# Unknown engine by J.H.Neville ? 1962



## Cboomf (Aug 23, 2013)

Hi, This engine was found during the clear our of my uncles shed.



























It appears to be made from castings, so we assume there must be some published drawings of it somewhere.

It appears to be a 4 cylinder 2-stroke engine, it has a water pump feeding the water cooling from the green tank, a battery box at the far end and a small round (rusty) petrol tank.

On one side of the engine is what looks to be a catch tray/area for something (fuel?) coming out the throttle body.

It is missing the exhaust although the manifold is intact and one spark plug is broken. The spark plugs are identical and are marked as K L G mini 2.

Does anybody have any further information on this engine ?

The next step will be to introduce some two stroke oil, turn over by hand to lubricate (the sump is completely dry by looking at the dipstick)
then some water in the tank, add some fuel and a battery then see what happens ....

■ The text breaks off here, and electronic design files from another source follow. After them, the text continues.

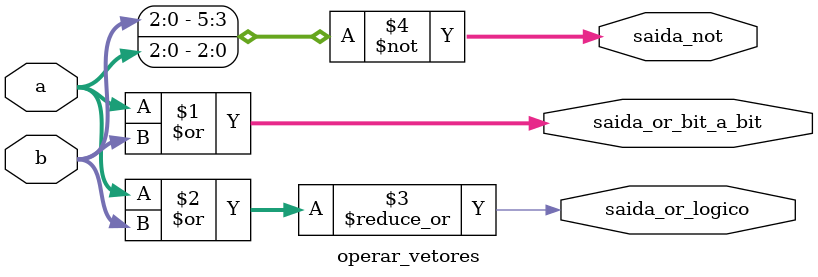
<source format=v>
module operar_vetores( 
    input [2:0] a,
    input [2:0] b,
    output [2:0] saida_or_bit_a_bit,
    output saida_or_logico,
    output [5:0] saida_not
);
	assign saida_or_bit_a_bit = a | b;
    assign saida_or_logico    = |(a | b); // reduzido a 1 bit: se tiver qualquer 1, vira 1
    assign saida_not          = ~{b, a};  // concatena b com a e faz NOT bit a bit
endmodule
</source>
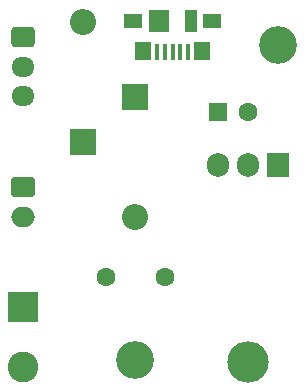
<source format=gbr>
%TF.GenerationSoftware,KiCad,Pcbnew,7.0.9*%
%TF.CreationDate,2023-11-11T09:59:11+01:00*%
%TF.ProjectId,CO2-PwrSupply,434f322d-5077-4725-9375-70706c792e6b,1.0*%
%TF.SameCoordinates,Original*%
%TF.FileFunction,Soldermask,Bot*%
%TF.FilePolarity,Negative*%
%FSLAX46Y46*%
G04 Gerber Fmt 4.6, Leading zero omitted, Abs format (unit mm)*
G04 Created by KiCad (PCBNEW 7.0.9) date 2023-11-11 09:59:11*
%MOMM*%
%LPD*%
G01*
G04 APERTURE LIST*
G04 Aperture macros list*
%AMRoundRect*
0 Rectangle with rounded corners*
0 $1 Rounding radius*
0 $2 $3 $4 $5 $6 $7 $8 $9 X,Y pos of 4 corners*
0 Add a 4 corners polygon primitive as box body*
4,1,4,$2,$3,$4,$5,$6,$7,$8,$9,$2,$3,0*
0 Add four circle primitives for the rounded corners*
1,1,$1+$1,$2,$3*
1,1,$1+$1,$4,$5*
1,1,$1+$1,$6,$7*
1,1,$1+$1,$8,$9*
0 Add four rect primitives between the rounded corners*
20,1,$1+$1,$2,$3,$4,$5,0*
20,1,$1+$1,$4,$5,$6,$7,0*
20,1,$1+$1,$6,$7,$8,$9,0*
20,1,$1+$1,$8,$9,$2,$3,0*%
G04 Aperture macros list end*
%ADD10C,3.200000*%
%ADD11RoundRect,0.250000X-0.725000X0.600000X-0.725000X-0.600000X0.725000X-0.600000X0.725000X0.600000X0*%
%ADD12O,1.950000X1.700000*%
%ADD13R,2.200000X2.200000*%
%ADD14O,2.200000X2.200000*%
%ADD15RoundRect,0.250000X-0.750000X0.600000X-0.750000X-0.600000X0.750000X-0.600000X0.750000X0.600000X0*%
%ADD16O,2.000000X1.700000*%
%ADD17O,3.500000X3.500000*%
%ADD18R,1.905000X2.000000*%
%ADD19O,1.905000X2.000000*%
%ADD20C,1.600000*%
%ADD21R,2.600000X2.600000*%
%ADD22C,2.600000*%
%ADD23R,1.600000X1.600000*%
%ADD24R,0.450000X1.380000*%
%ADD25R,1.650000X1.300000*%
%ADD26R,1.425000X1.550000*%
%ADD27R,1.800000X1.900000*%
%ADD28R,1.000000X1.900000*%
G04 APERTURE END LIST*
D10*
%TO.C,REF\u002A\u002A*%
X63343000Y-47498000D03*
%TD*%
D11*
%TO.C,J3*%
X53818000Y-20193000D03*
D12*
X53818000Y-22693000D03*
X53818000Y-25193000D03*
%TD*%
D10*
%TO.C,REF\u002A\u002A*%
X75408000Y-20828000D03*
%TD*%
D13*
%TO.C,D2*%
X63343000Y-25273000D03*
D14*
X63343000Y-35433000D03*
%TD*%
D15*
%TO.C,J2*%
X53818000Y-32893000D03*
D16*
X53818000Y-35393000D03*
%TD*%
D17*
%TO.C,U1*%
X72868000Y-47648000D03*
D18*
X75408000Y-30988000D03*
D19*
X72868000Y-30988000D03*
X70328000Y-30988000D03*
%TD*%
D20*
%TO.C,C2*%
X65843000Y-40513000D03*
X60843000Y-40513000D03*
%TD*%
D13*
%TO.C,D1*%
X58898000Y-29083000D03*
D14*
X58898000Y-18923000D03*
%TD*%
D21*
%TO.C,J4*%
X53818000Y-43053000D03*
D22*
X53818000Y-48133000D03*
%TD*%
D23*
%TO.C,C1*%
X70392888Y-26543000D03*
D20*
X72892888Y-26543000D03*
%TD*%
D24*
%TO.C,J1*%
X65218000Y-21463000D03*
X65868000Y-21463000D03*
X66518000Y-21463000D03*
X67168000Y-21463000D03*
X67818000Y-21463000D03*
D25*
X63143000Y-18803000D03*
D26*
X64030500Y-21378000D03*
D27*
X65368000Y-18803000D03*
D28*
X68068000Y-18803000D03*
D26*
X69005500Y-21378000D03*
D25*
X69893000Y-18803000D03*
%TD*%
M02*

</source>
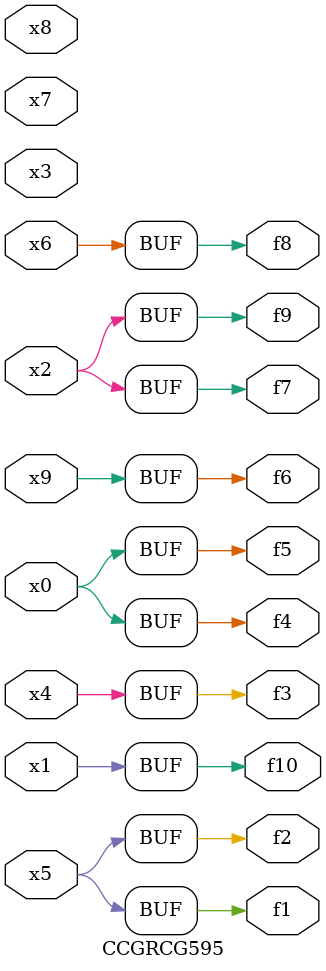
<source format=v>
module CCGRCG595(
	input x0, x1, x2, x3, x4, x5, x6, x7, x8, x9,
	output f1, f2, f3, f4, f5, f6, f7, f8, f9, f10
);
	assign f1 = x5;
	assign f2 = x5;
	assign f3 = x4;
	assign f4 = x0;
	assign f5 = x0;
	assign f6 = x9;
	assign f7 = x2;
	assign f8 = x6;
	assign f9 = x2;
	assign f10 = x1;
endmodule

</source>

If anybody sees anything dangerous here that we may have missed, please let me know before I blow myself up 

Thanks !!!

Edit : I should also add that it is very easy to turn over and the exhaust beat can be heard from the exhaust port


----------



## Jasonb (Aug 23, 2013)

Looks like Westbury's "seal"

http://www.hemingwaykits.com/acatalog/The_Seal___Edgar_T_Westbury.html

or if bigger seal major

http://www.hemingwaykits.com/acatalog/Seal_Major.html


----------



## Cboomf (Aug 23, 2013)

Awesome, thats the one !! Thanks JasonB 

Even better that they still sell drawings and castings should anything need replacing.


----------



## gmac (Aug 23, 2013)

Here are Westbury's original build articles complete with engineering drawings;

http://www.model-engineer.co.uk/sites/7/documents/etw-seal-pt1.pdf

http://www.model-engineer.co.uk/sites/7/documents/etw-seal-pt2.pdf

I've made a start at building one using barstock, but it's slow going with too many other things going on in life!

Cheers Garry


----------